Day-by-day it’s easier to stay with “the devil you know” and live with the cumbersome steps to do simple digital tasks, use the skills and tricks you’ve learned to make it work better, and keep developing work arounds to make incremental improvements for digital publishing. And while you manage through each day, the true costs of the current CMS in terms lost productivity, accumulated frustrations, and missed digital audience opportunities remain unexamined and unconsidered.
- Personal factors. Newsroom staff are comfortable with established workflow routines that give a known pace to the day. Work schedules are arranged around these workflows and their timing (i.e. print deadlines) and, in turn, personal and family schedules are organized accordingly (school drop-offs and pick-ups, spouse’s work schedule, daily and weekly living routines). The prospect of disrupting such intertwined schedules can in itself be a source of reluctance to change.

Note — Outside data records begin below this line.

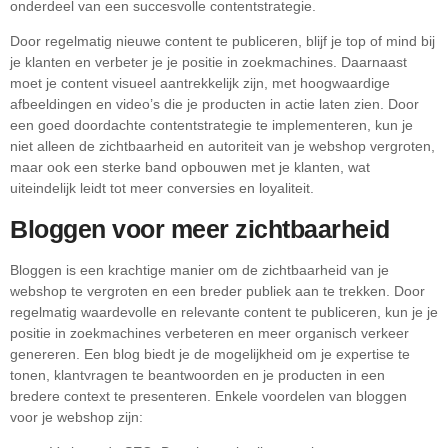
onderdeel van een succesvolle contentstrategie.
Door regelmatig nieuwe content te publiceren, blijf je top of mind bij
je klanten en verbeter je je positie in zoekmachines. Daarnaast
moet je content visueel aantrekkelijk zijn, met hoogwaardige
afbeeldingen en video’s die je producten in actie laten zien. Door
een goed doordachte contentstrategie te implementeren, kun je
niet alleen de zichtbaarheid en autoriteit van je webshop vergroten,
maar ook een sterke band opbouwen met je klanten, wat
uiteindelijk leidt tot meer conversies en loyaliteit.
Bloggen voor meer zichtbaarheid
Bloggen is een krachtige manier om de zichtbaarheid van je
webshop te vergroten en een breder publiek aan te trekken. Door
regelmatig waardevolle en relevante content te publiceren, kun je je
positie in zoekmachines verbeteren en meer organisch verkeer
genereren. Een blog biedt je de mogelijkheid om je expertise te
tonen, klantvragen te beantwoorden en je producten in een
bredere context te presenteren. Enkele voordelen van bloggen
voor je webshop zijn:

Addressing the root causes requires focusing on performance management and accountability
Many of these root causes concern personal mindsets and behaviors that both shape and are reinforced by existing roles, skills, workflows, shared habits and cultural norms across the newsroom. You can’t just exhort or order “be digital first” and expect anything much to happen. It’s not a matter of just giving new instructions to someone who already knows how to follow them and is most willing to do so. Because it involves deep-seated behavioral changes in terms of mindsets, skills, roles and ways of working, continuous digital first publishing it is inherently much harder to achieve.
These mindsets and behaviors will shift and change only when individuals actually do things differently as opposed to talking about doing things differently. And getting the staff of your newsroom to do things differently will only happen when they have clear performance objectives that are only achievable by doing things differently. As emphasized in the Introduction part 2: Focus on Performance, performance objectives and results are the primary objective of change, not change per se. And these performance objectives must be clearly tied to compelling personal and enterprise needs and interests, that is, the consequences of not reaching the objectives and the aspirations and sense of purpose fulfilled in achieving them.
So, for example, if you set audience traffic goals that can only be reached when content is published at the times the audience is seeking content, the changes in workflow, skills, habits and culture will have reason to follow as essential actions. Through the experience, learning and realization of success in actually growing audiences by making these needed changes, mindsets will shift and the needed behaviors will change.
Through all of this, it is useful to keep these root causes in mind in managing the process of performance improvement and organizational change. It will help in understanding and navigating through points of resistance and reluctance and in guiding how best to recognize and communicate early signs of success.